As we’ve established, overactive fight-or-flight responses created from genetics and social survival environments are doing a tremendous amount of damage to the physical body. They are also doing an equally devastating amount of damage to the psyche. For these reasons alone, the conditions are essential to address, but in our study, the more important question, I believe, is; what damage is it doing to our impression of reality.
With our subject, she has a pronounced skew in her view of relationships. While none of us can get away from the inherent truth that we all skewed perspectives, whether we suffer abuse or not, the issue here is the skew. Fight-or-flight responses will shift our view of reality to child-based thinking, often leaving us feeling vulnerable and out of control. This experience can be extreme, like in the case of PTSD, or it can be subtle, like believing an opinion to be a fact.
The individual experience of what severe states of stress can create are obvious reflections of that childhood. Our subject wants to live in a healthy community, but her perspective nearly prohibits it. Of course, if she already knew how to live in a healthy environment, wouldn’t she already be living it?
To ever be supported, really supported, we must first be willing to be vulnerable. This is her wall, her difficulty. She wants love but is physically incapable of receiving it, even in a scenario where she thinks she might die. She rejects all support for fear of being vulnerable. The risk of exposing vulnerability is far too great.
The brain’s threat mechanisms measure all situations based upon the risk of loss and never potential gain.
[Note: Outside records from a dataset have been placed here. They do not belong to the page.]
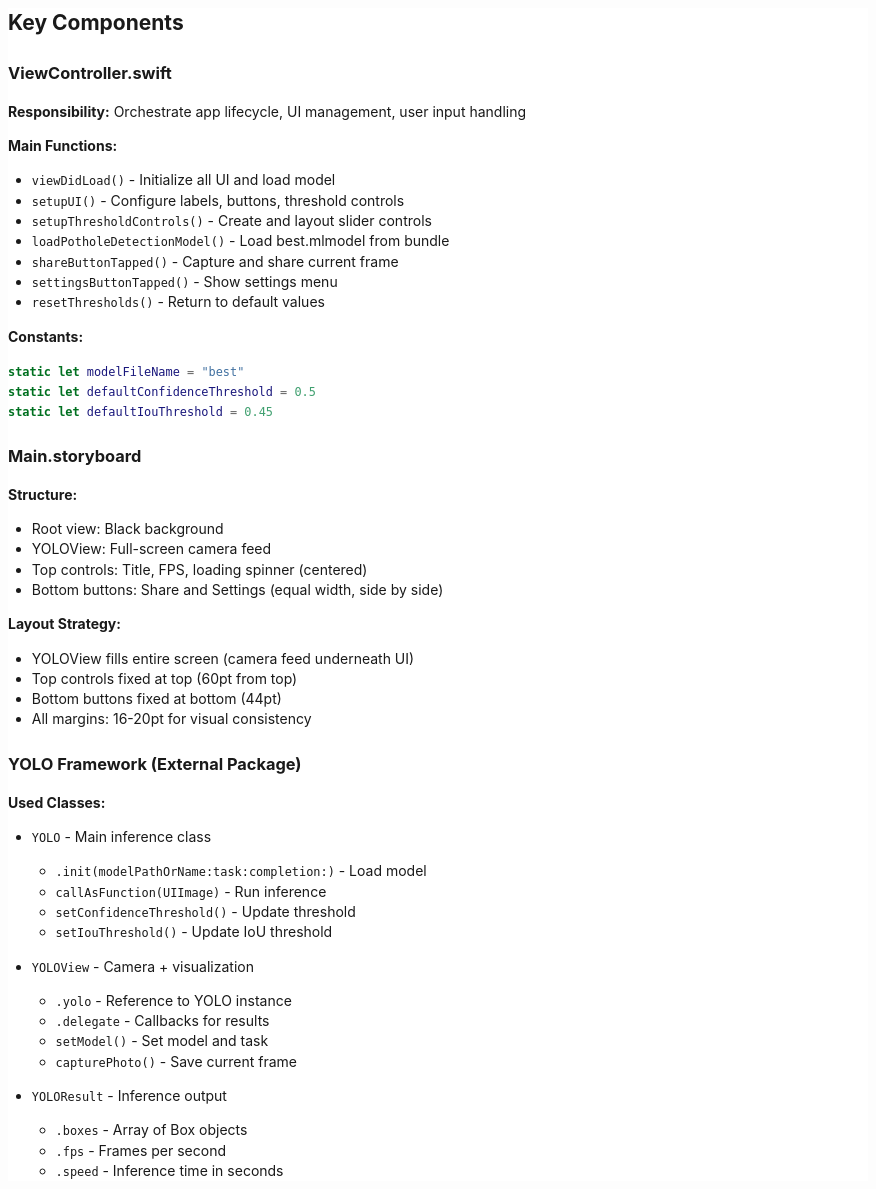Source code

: ## Key Components

### ViewController.swift

**Responsibility:** Orchestrate app lifecycle, UI management, user input handling

**Main Functions:**
- `viewDidLoad()` - Initialize all UI and load model
- `setupUI()` - Configure labels, buttons, threshold controls
- `setupThresholdControls()` - Create and layout slider controls
- `loadPotholeDetectionModel()` - Load best.mlmodel from bundle
- `shareButtonTapped()` - Capture and share current frame
- `settingsButtonTapped()` - Show settings menu
- `resetThresholds()` - Return to default values

**Constants:**
```swift
static let modelFileName = "best"
static let defaultConfidenceThreshold = 0.5
static let defaultIouThreshold = 0.45
```

### Main.storyboard

**Structure:**
- Root view: Black background
- YOLOView: Full-screen camera feed
- Top controls: Title, FPS, loading spinner (centered)
- Bottom buttons: Share and Settings (equal width, side by side)

**Layout Strategy:**
- YOLOView fills entire screen (camera feed underneath UI)
- Top controls fixed at top (60pt from top)
- Bottom buttons fixed at bottom (44pt)
- All margins: 16-20pt for visual consistency

### YOLO Framework (External Package)

**Used Classes:**
- `YOLO` - Main inference class
  - `.init(modelPathOrName:task:completion:)` - Load model
  - `callAsFunction(UIImage)` - Run inference
  - `setConfidenceThreshold()` - Update threshold
  - `setIouThreshold()` - Update IoU threshold

- `YOLOView` - Camera + visualization
  - `.yolo` - Reference to YOLO instance
  - `.delegate` - Callbacks for results
  - `setModel()` - Set model and task
  - `capturePhoto()` - Save current frame

- `YOLOResult` - Inference output
  - `.boxes` - Array of Box objects
  - `.fps` - Frames per second
  - `.speed` - Inference time in seconds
While accepting the help she is being offered would be of tremendous benefit for our subject, she cannot. The overprotective mechanisms in her brain will not allow it. While she is trying to find ways to be comfortable in her new, more supportive environment, she reverts to a desire for isolation when faced with a physical threat to her health. She wants only to find a quiet place alone, to lick her wounds.
There is no logical reason for her to try and escape support. Her mind doesn’t understand what it is. Like a wounded and cornered animal, it only sees a threat.
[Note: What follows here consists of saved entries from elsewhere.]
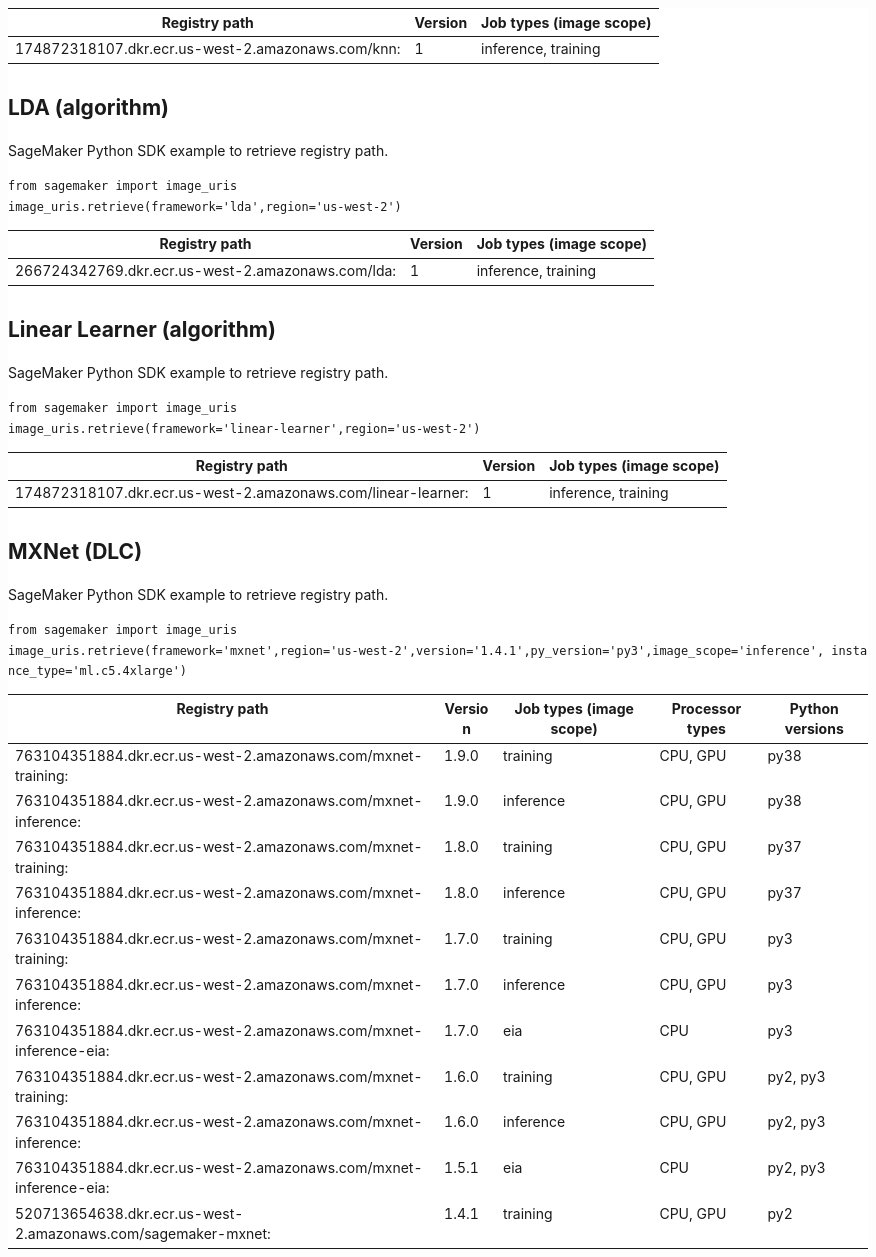 
| Registry path | Version | Job types \(image scope\) | 
| --- | --- | --- | 
| 174872318107\.dkr\.ecr\.us\-west\-2\.amazonaws\.com/knn:<tag> | 1 | inference, training | 

## LDA \(algorithm\)<a name="lda-us-west-2.title"></a>

SageMaker Python SDK example to retrieve registry path\.

```
from sagemaker import image_uris
image_uris.retrieve(framework='lda',region='us-west-2')
```


| Registry path | Version | Job types \(image scope\) | 
| --- | --- | --- | 
| 266724342769\.dkr\.ecr\.us\-west\-2\.amazonaws\.com/lda:<tag> | 1 | inference, training | 

## Linear Learner \(algorithm\)<a name="linear-learner-us-west-2.title"></a>

SageMaker Python SDK example to retrieve registry path\.

```
from sagemaker import image_uris
image_uris.retrieve(framework='linear-learner',region='us-west-2')
```


| Registry path | Version | Job types \(image scope\) | 
| --- | --- | --- | 
| 174872318107\.dkr\.ecr\.us\-west\-2\.amazonaws\.com/linear\-learner:<tag> | 1 | inference, training | 

## MXNet \(DLC\)<a name="mxnet-us-west-2.title"></a>

SageMaker Python SDK example to retrieve registry path\.

```
from sagemaker import image_uris
image_uris.retrieve(framework='mxnet',region='us-west-2',version='1.4.1',py_version='py3',image_scope='inference', instance_type='ml.c5.4xlarge')
```


| Registry path | Version | Job types \(image scope\) | Processor types | Python versions | 
| --- | --- | --- | --- | --- | 
| 763104351884\.dkr\.ecr\.us\-west\-2\.amazonaws\.com/mxnet\-training:<tag> | 1\.9\.0 | training | CPU, GPU | py38 | 
| 763104351884\.dkr\.ecr\.us\-west\-2\.amazonaws\.com/mxnet\-inference:<tag> | 1\.9\.0 | inference | CPU, GPU | py38 | 
| 763104351884\.dkr\.ecr\.us\-west\-2\.amazonaws\.com/mxnet\-training:<tag> | 1\.8\.0 | training | CPU, GPU | py37 | 
| 763104351884\.dkr\.ecr\.us\-west\-2\.amazonaws\.com/mxnet\-inference:<tag> | 1\.8\.0 | inference | CPU, GPU | py37 | 
| 763104351884\.dkr\.ecr\.us\-west\-2\.amazonaws\.com/mxnet\-training:<tag> | 1\.7\.0 | training | CPU, GPU | py3 | 
| 763104351884\.dkr\.ecr\.us\-west\-2\.amazonaws\.com/mxnet\-inference:<tag> | 1\.7\.0 | inference | CPU, GPU | py3 | 
| 763104351884\.dkr\.ecr\.us\-west\-2\.amazonaws\.com/mxnet\-inference\-eia:<tag> | 1\.7\.0 | eia | CPU | py3 | 
| 763104351884\.dkr\.ecr\.us\-west\-2\.amazonaws\.com/mxnet\-training:<tag> | 1\.6\.0 | training | CPU, GPU | py2, py3 | 
| 763104351884\.dkr\.ecr\.us\-west\-2\.amazonaws\.com/mxnet\-inference:<tag> | 1\.6\.0 | inference | CPU, GPU | py2, py3 | 
| 763104351884\.dkr\.ecr\.us\-west\-2\.amazonaws\.com/mxnet\-inference\-eia:<tag> | 1\.5\.1 | eia | CPU | py2, py3 | 
| 520713654638\.dkr\.ecr\.us\-west\-2\.amazonaws\.com/sagemaker\-mxnet:<tag> | 1\.4\.1 | training | CPU, GPU | py2 |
She has spent her entire life feeling isolated, and yet, opportunities for love surround her. She is now trying to make something she considered impossible, possible in her mind. It will take time. She must learn to find comfort in it. When she feels comfortable in her new experience, she will turn her vision over to a new potential and maybe even allow life to guide her again.
She will discover a new relationship with the world. For now, she trusts the intangible presence of a Native American man, a bear, and a white woman slowly caressing her face. If she continues her quest, she will extend that same faith to the humans around her. It is a beginning.